A lady I know says she has trouble with the birth of Christ.  Well, so did Herod!  But my friend's trouble is with the understanding that the birth of Jesus was as God and as a baby.  The poet John Milton called Jesus the 'infant God.'  My friend can understand the human side of birth with Mary being pregnant; she can find a way to relate to God as coming to earth, but to put the two together she simply cannot fathom it.

  I appreciate how she has come to terms with her own faith and limitations.  She is like the woman in John 4, she has told the truth.  And I think she represents millions of us who have trouble with Jesus being---both Lord and Christ, Acts 2.36.

  Some of us stay on the side of Jesus as a man.  We search for the historical Jesus, the man of fingerprints and sweat and sandals.  Several attempts have been made in my lifetime to say Jesus never went to the cross, He never died and rose---He just went away with Mary to have a mundane life.  This was D.H. Lawrence's The Man Who Died, Nikos Kazantzakis' The Last Temptation of Christ, the Passover Plot, and the DaVinci Code.  All of these say Jesus was not God.  Jewish intellectuals have always claimed Jesus was just another rabbi.

  Some of us stay on the spiritual side, claiming Jesus was God but not a man.  This was an original heresy in the early centuries of the church.  Jesus merely seemed to be a man, but like one of the gods in Homer, merely appeared to be human when He never really was.

  So now, to believe that Jesus was God and He was human, that has taken the church a few centuries to understand.

  We certainly can't wrap our minds around it; but we can believe it.  If Jesus were no more than divinity like the Greek gods, the world would have forgotten about Him.  He would be off in someone's imagination, someone's memory, but no more.  If He were only a man he would be in history books as a failed deliverer, one among many.  As a man he might proved some axiom but that wouldn't convince anyone.

  Jesus rose from the dead.  There are many accounts of the risen Christ by His adversaries among the Romans and the Jews.  God doesn't die; humans don't come back to life.

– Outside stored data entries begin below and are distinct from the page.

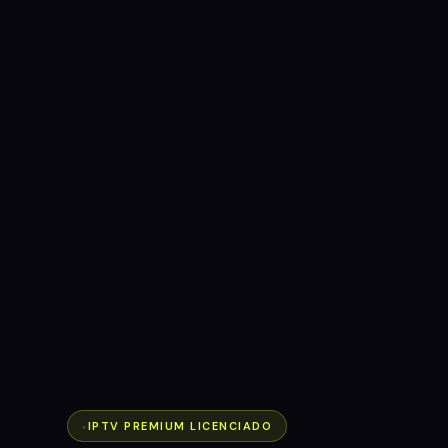
IPTV PREMIUM LICENCIADO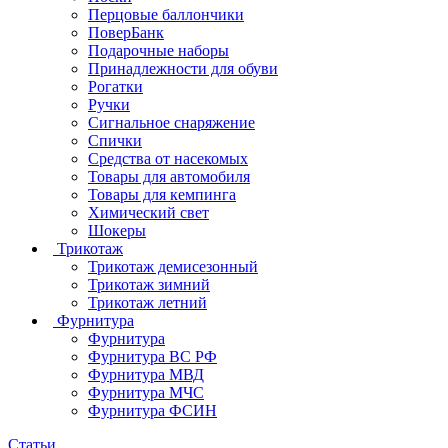
Перцовые баллончики
ПоверБанк
Подарочные наборы
Принадлежности для обуви
Рогатки
Ручки
Сигнальное снаряжение
Спички
Средства от насекомых
Товары для автомобиля
Товары для кемпинга
Химический свет
Шокеры
Трикотаж
Трикотаж демисезонный
Трикотаж зимний
Трикотаж летний
Фурнитура
Фурнитура
Фурнитура ВС РФ
Фурнитура МВД
Фурнитура МЧС
Фурнитура ФСИН
Статьи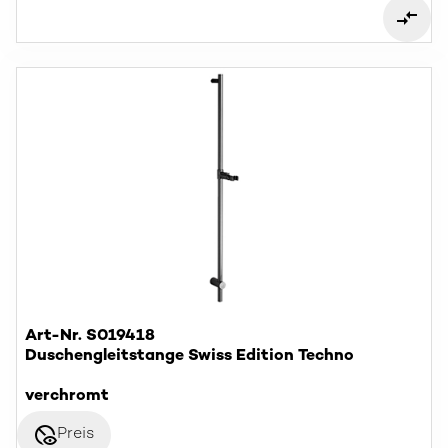
Art-Nr. S019418
Duschengleitstange Swiss Edition Techno
verchromt
disabled_visible
Preis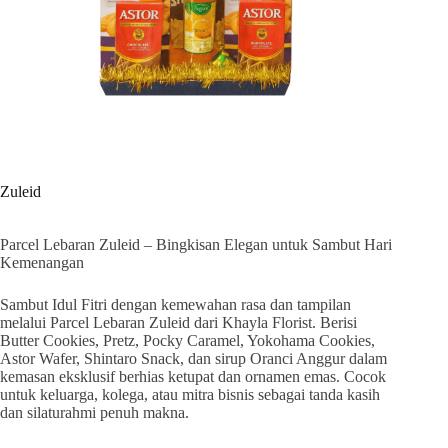
Zuleid
Parcel Lebaran Zuleid – Bingkisan Elegan untuk Sambut Hari
Kemenangan
Sambut Idul Fitri dengan kemewahan rasa dan tampilan
melalui Parcel Lebaran Zuleid dari Khayla Florist. Berisi
Butter Cookies, Pretz, Pocky Caramel, Yokohama Cookies,
Astor Wafer, Shintaro Snack, dan sirup Oranci Anggur dalam
kemasan eksklusif berhias ketupat dan ornamen emas. Cocok
untuk keluarga, kolega, atau mitra bisnis sebagai tanda kasih
dan silaturahmi penuh makna.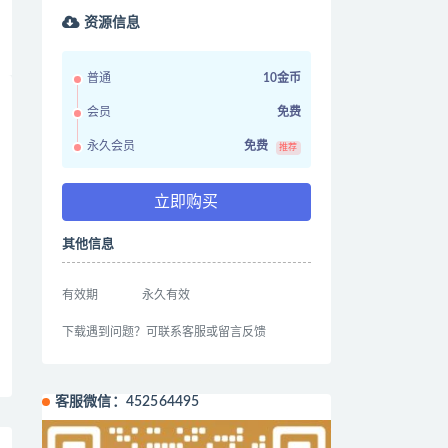
资源信息
普通
10金币
会员
免费
永久会员
免费
推荐
立即购买
其他信息
有效期
永久有效
下载遇到问题？可联系客服或留言反馈
客服微信：452564495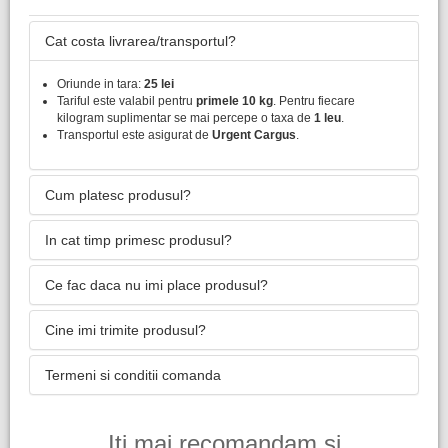
Cat costa livrarea/transportul?
Oriunde in tara:
25 lei
Tariful este valabil pentru
primele 10 kg
. Pentru fiecare
kilogram suplimentar se mai percepe o taxa de
1 leu
.
Transportul este asigurat de
Urgent Cargus
.
Cum platesc produsul?
In cat timp primesc produsul?
Ce fac daca nu imi place produsul?
Cine imi trimite produsul?
Termeni si conditii comanda
Iti mai recomandam si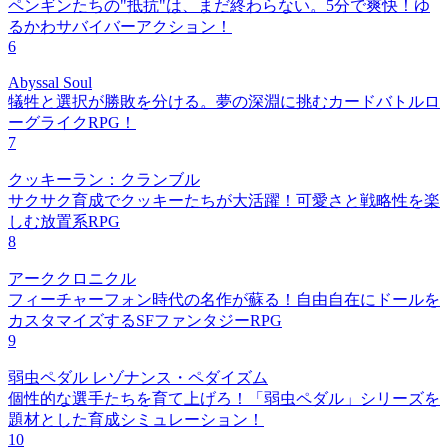
ペンギンたちの"抵抗"は、まだ終わらない。5分で爽快！ゆ
るかわサバイバーアクション！
6
Abyssal Soul
犠牲と選択が勝敗を分ける。夢の深淵に挑むカードバトルロ
ーグライクRPG！
7
クッキーラン：クランブル
サクサク育成でクッキーたちが大活躍！可愛さと戦略性を楽
しむ放置系RPG
8
アーククロニクル
フィーチャーフォン時代の名作が蘇る！自由自在にドールを
カスタマイズするSFファンタジーRPG
9
弱虫ペダル レゾナンス・ペダイズム
個性的な選手たちを育て上げろ！「弱虫ペダル」シリーズを
題材とした育成シミュレーション！
10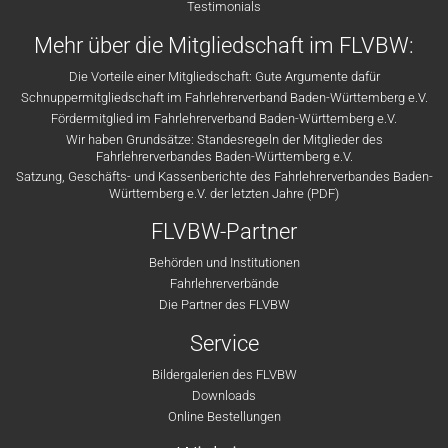
Testimonials
Mehr über die Mitgliedschaft im FLVBW:
Die Vorteile einer Mitgliedschaft: Gute Argumente dafür
Schnuppermitgliedschaft im Fahrlehrerverband Baden-Württemberg e.V.
Fördermitglied im Fahrlehrerverband Baden-Württemberg e.V.
Wir haben Grundsätze: Standesregeln der Mitglieder des
Fahrlehrerverbandes Baden-Württemberg e.V.
Satzung, Geschäfts- und Kassenberichte des Fahrlehrerverbandes Baden-
Württemberg e.V. der letzten Jahre (PDF)
FLVBW-Partner
Behörden und Institutionen
Fahrlehrerverbände
Die Partner des FLVBW
Service
Bildergalerien des FLVBW
Downloads
Online Bestellungen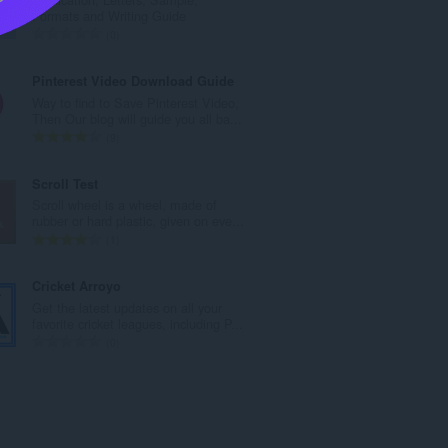
ค
Formats and Writing Guide
ะ
จำ
0
แ
น
น
ว
Pinterest Video Download Guide
น
น
Way to find to Save Pinterest Video,
ร
ค
Then Our blog will guide you all ba...
ว
ะ
จำ
9
ม
แ
น
ทั้
น
ว
Scroll Test
ง
น
น
Scroll wheel is a wheel, made of
ห
ร
ค
rubber or hard plastic, given on eve...
ม
ว
ะ
จำ
1
ด
ม
แ
น
:
ทั้
น
ว
Cricket Arroyo
ง
น
น
Get the latest updates on all your
ห
ร
ค
favorite cricket leagues, including P...
ม
ว
ะ
จำ
0
ด
ม
แ
น
:
ทั้
น
ว
ง
น
น
ห
ร
ค
ม
ว
ะ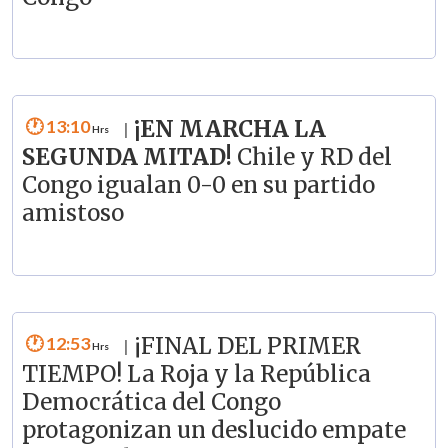
13:10
¡EN MARCHA LA
|
SEGUNDA MITAD!
Chile y RD del
Congo igualan 0-0 en su partido
amistoso
12:53
¡FINAL DEL PRIMER
|
TIEMPO! La Roja y la República
Democrática del Congo
protagonizan un deslucido empate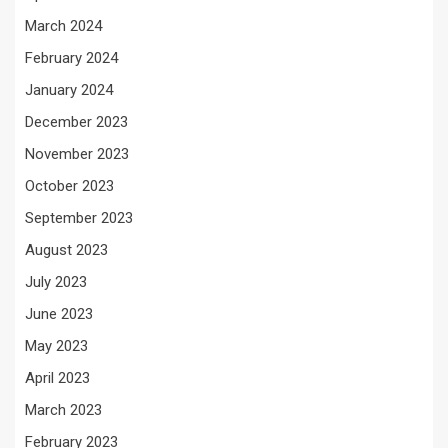
March 2024
February 2024
January 2024
December 2023
November 2023
October 2023
September 2023
August 2023
July 2023
June 2023
May 2023
April 2023
March 2023
February 2023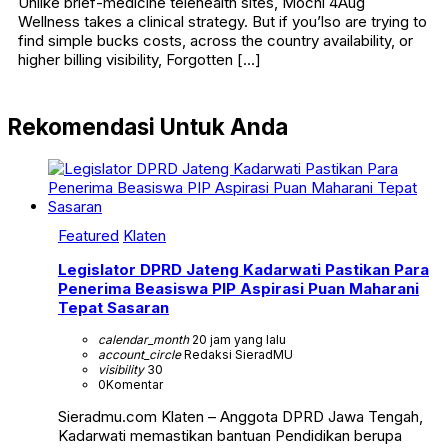
Unlike brief-medicine telehealth sites, Mochi 4Aug
Wellness takes a clinical strategy. But if you’lso are trying to
find simple bucks costs, across the country availability, or
higher billing visibility, Forgotten […]
Rekomendasi Untuk Anda
Featured
Klaten
Legislator DPRD Jateng Kadarwati Pastikan Para
Penerima Beasiswa PIP Aspirasi Puan Maharani
Tepat Sasaran
calendar_month
20 jam yang lalu
account_circle
Redaksi SieradMU
visibility
30
0
Komentar
Sieradmu.com Klaten – Anggota DPRD Jawa Tengah,
Kadarwati memastikan bantuan Pendidikan berupa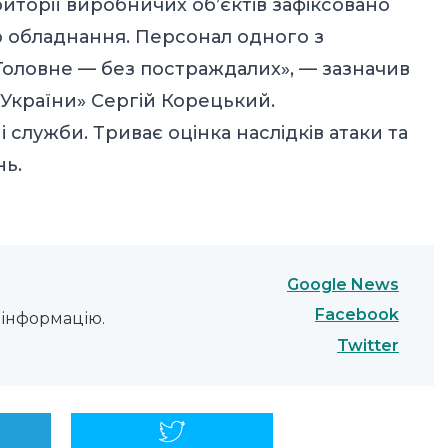
риторії виробничих обʼєктів зафіксовано
 обладнання. Персонал одного з
 Головне — без постраждалих», — зазначив
 України» Сергій Корецький.
і служби. Триває оцінка наслідків атаки та
ь.
Google News
Facebook
інформацію.
Twitter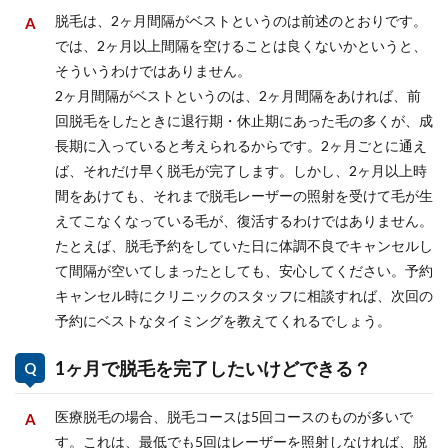
脱毛は、2ヶ月間隔がベストというのは前述のとおりです。
では、2ヶ月以上間隔を空けることは良くないかというと、
そういうわけではありません。
2ヶ月間隔がベストというのは、2ヶ月間隔をあければ、前
回脱毛をしたときに退行期・休止期にあった毛の多くが、成
長期に入っていると考えられるからです。2ヶ月ごとに通え
ば、それだけ早く脱毛が完了します。しかし、2ヶ月以上時
間をあけても、それまで脱毛レーザーの照射を受けて毛が生
えてこなくなっている毛が、復活するわけではありません。
たとえば、脱毛予約をしていた日に体調不良でキャンセルし
て間隔が空いてしまったとしても、安心してください。予約
キャンセル時にクリニックのスタッフに相談すれば、次回の
予約にベストなタイミングを教えてくれるでしょう。
1ヶ月で脱毛を完了したいけどできる？
医療脱毛の場合、脱毛コースは5回コースのものが多いで
す。これは、最低でも5回はレーザーを照射しなければ、脱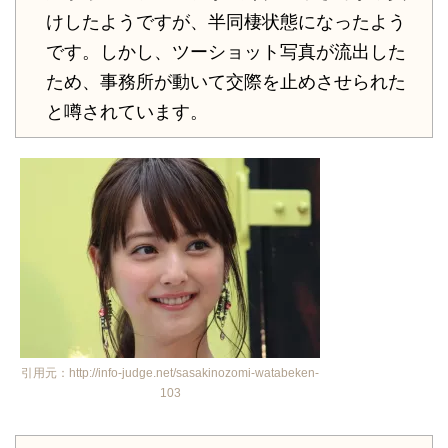
けしたようですが、半同棲状態になったよう
です。しかし、ツーショット写真が流出した
ため、事務所が動いて交際を止めさせられた
と噂されています。
引用元：http://info-judge.net/sasakinozomi-watabeken-
103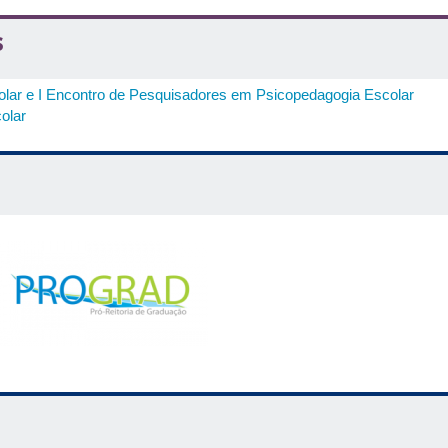
s
lar e I Encontro de Pesquisadores em Psicopedagogia Escolar
olar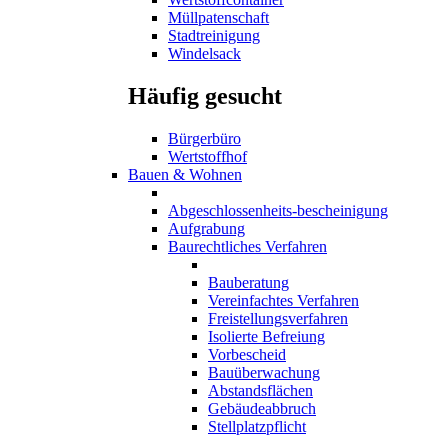
Müllpatenschaft
Stadtreinigung
Windelsack
Häufig gesucht
Bürgerbüro
Wertstoffhof
Bauen & Wohnen
Abgeschlossenheits-bescheinigung
Aufgrabung
Baurechtliches Verfahren
Bauberatung
Vereinfachtes Verfahren
Freistellungsverfahren
Isolierte Befreiung
Vorbescheid
Bauüberwachung
Abstandsflächen
Gebäudeabbruch
Stellplatzpflicht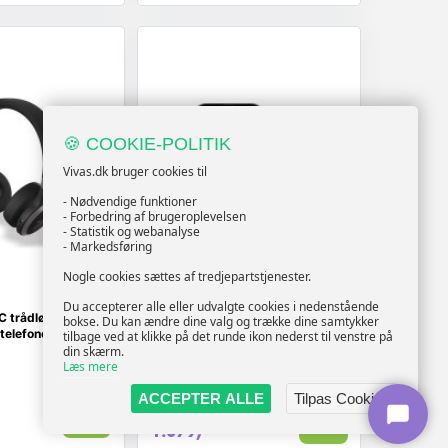
🍪 COOKIE-POLITIK
Vivas.dk bruger cookies til
- Nødvendige funktioner
- Forbedring af brugeroplevelsen
- Statistik og webanalyse
- Markedsføring
Nogle cookies sættes af tredjepartstjenester.
APPLE
Du accepterer alle eller udvalgte cookies i nedenstående
C trådløse/
Trådløse høretelefoner Apple
bokse. Du kan ændre dine valg og trække dine samtykker
elefoner - sort
AirPods 3. gen (2021) med
tilbage ved at klikke på det runde ikon nederst til venstre på
MagSafe etui - Lightning til USB?
din skærm.
Læs mere
C
(48232)
ACCEPTER ALLE
Tilpas Cookies
1.139,-
Vis
Vis
1.079,-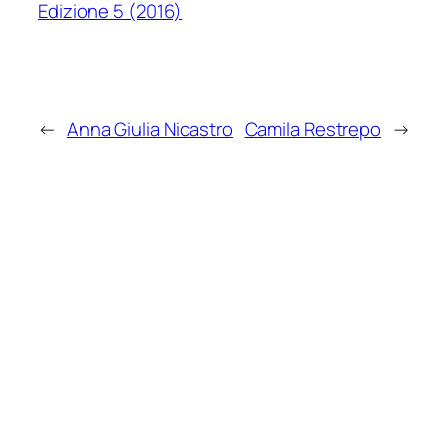
Edizione 5 (2016)
←
Anna Giulia Nicastro
Camila Restrepo
→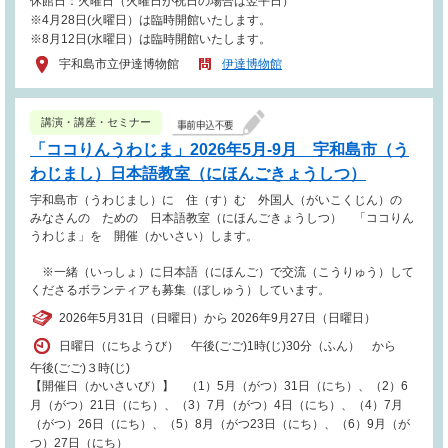
休館日：火曜日（火曜日が祝日の場合は翌平日）
※4月28日(火曜日）は臨時開館いたします。
※8月12日(水曜日）は臨時開館いたします。
宇和島市立伊達博物館
伊達博物館
講演・講座・セミナー
「ココりんうわじま」2026年5月-9月 宇和島市（う
わじまし）日本語教室（にほんごきょうしつ）
宇和島市（うわじまし）に 住（す）む 外国人（がいこくじん）の
みなさんの ための 日本語教室（にほんごきょうしつ） 「ココりん
うわじま」を 開催（かいさい）します。
※一緒（いっしょ）に日本語（にほんご）で交流（こうりゅう）して
くださるボランティアも募集（ぼしゅう）しています。
2026年5月31日（日曜日）から 2026年9月27日（日曜日）
日曜日（にちようび） 午後(ごご)1時(じ)30分（ふん） から
午後(ごご)３時(じ)
【開催日（かいさいび）】 （1）5月（がつ）31日（にち）、（2）6
月（がつ）21日（にち）、（3）7月（がつ）4日（にち）、（4）7月
（がつ）26日（にち）、（5）8月（がつ23日（にち）、（6）9月（が
つ）27日（にち）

  It is beyond us all that He was both Lord and Christ.  Today we have no mechanism by which to combine humanity and divinity that compliments our own minds, so we don't believe it.  Some of us go toward the divinity side of Jesus by pursuing signs, miracles and wonders, or some form of religion which denies the human.  Some of us go toward the human side, saying if we can't prove Jesus was God He must not have been.  So several writers have taken it as their task to prove Jesus lived.  This can be done, but does it change the heart and soul of a person?  Maybe not.

  We could look at our century, our own times and see one one side the human rationalists saying if something can't be understood by rational processes, it doesn't exist.  I am reminded of one of Shakespeare's lines--
    there are more things in heaven and earth, Horatio
    than are dreamt of in your philosophy.
And we can look at our century, our own time and see those who only believe in strange spiritualities which have no ground of being.  People who lock themselves in a cell until a wild dream comes through the iron bars, people who have rapturous fits, who don't et for days and abuse their bodies, 1 Timothy 4.3-5.

  Only in Jesus Christ do we have someone who is the ground of being and the fulfillment of truth.

  So how do we believe this?  We do not stand back from Him, trying to hold in one hand His divinity and in the other hand His humanity as if we could balance the two.  One does not neutralize the other.  But if we ask Him to reveal Himself to us, He will give us all of Himself we can receive.

  And we can receive what He will reveal, after all we are made in His image.  The positive aspect of this is that we have all eternity to work it out.